A typical Armored Brigade Combat Team in the US Army includes 90 M1 Abrams tanks, 90 Bradley infantry fighting vehicles, and 112 M113 armed personnel carriers. Other vehicles, such as ‘Humvees’, operate in a supporting role.

The US military refrained from providing more details of the deployment, but it comes amidst the latest of “North Korea’s provocations.”

On Wednesday, the US Defense Secretary Ash Carter told his South Korean counterpart Han Min-goo in Washington that “the US commitment to the defense of South Korea is unwavering.”

“Make no mistake, any attack on America or our allies will not only be defeated, but any use of nuclear weapons will be met with an overwhelming and effective response,” he added.

Among other measures, the two countries will stage a massive two-day military exercise, scheduled to start on October 22.

The war games, meant to train naval intercept operations, will feature South Korea’s Aegis-capable destroyer Yulgok Yi I, USS McCampbell with her support ship USS Tippecanoe as well as P-3 Orion patrol aircraft.

The Japanese Navy will also send its guided-missile destroyer ‘Ariake’ and an H-60 helicopter.

On Wednesday, US and South Korean defense ministers also discussed a so-called “extended deterrence” which will see stationing of American THAAD ballistic missile defense system in South Korea with a stated goal to respond to North’s rocket launches.

Earlier this month, Washington rejected a petition against the move, signed by more than 100,000 people, claiming that the THAAD was a tool to “improve the missile defense posture of the US-[South Korea] alliance” against “North Korea’s continued provocations and refusal to engage in serious negotiations on denuclearization.”

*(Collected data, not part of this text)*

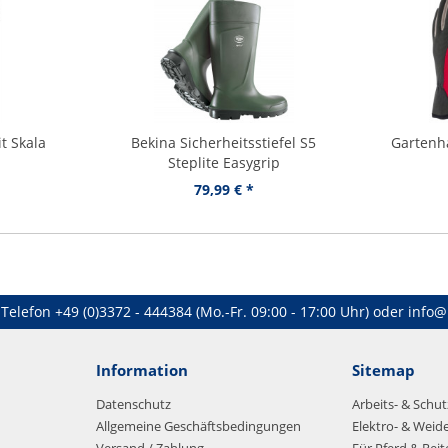
t Skala
Bekina Sicherheitsstiefel S5
Gartenh
Steplite Easygrip
79,99 € *
Telefon
+49 (0)3372 - 444384
(Mo.-Fr. 09:00 - 17:00 Uhr) oder
info@
Information
Sitemap
Datenschutz
Arbeits- & Schu
Allgemeine Geschäftsbedingungen
Elektro- & Weid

Moscow maintains that tensions between Seoul and Pyongyang must be resolved through political dialogue and not by military means, arguing that deployment of missile defense systems in South Korea would inevitably affect security in the entire region.

Pyongyang has threatened the US and its ally South Korea with a “pre-emptive nuclear strike.” According to Lee Yong-pil, a director of the North Korean Foreign Ministry’s Institute for American Studies, the US has no monopoly on preventive nuclear attacks.

“We have to have nuclear weapons to protect our country, and it’s our policy to go nuclear,” the official said.

Tensions on the Korean Peninsula have been running high since the beginning of this year, when North Korea has been massive nuclear and ballistic missile tests in defiance of UN resolutions.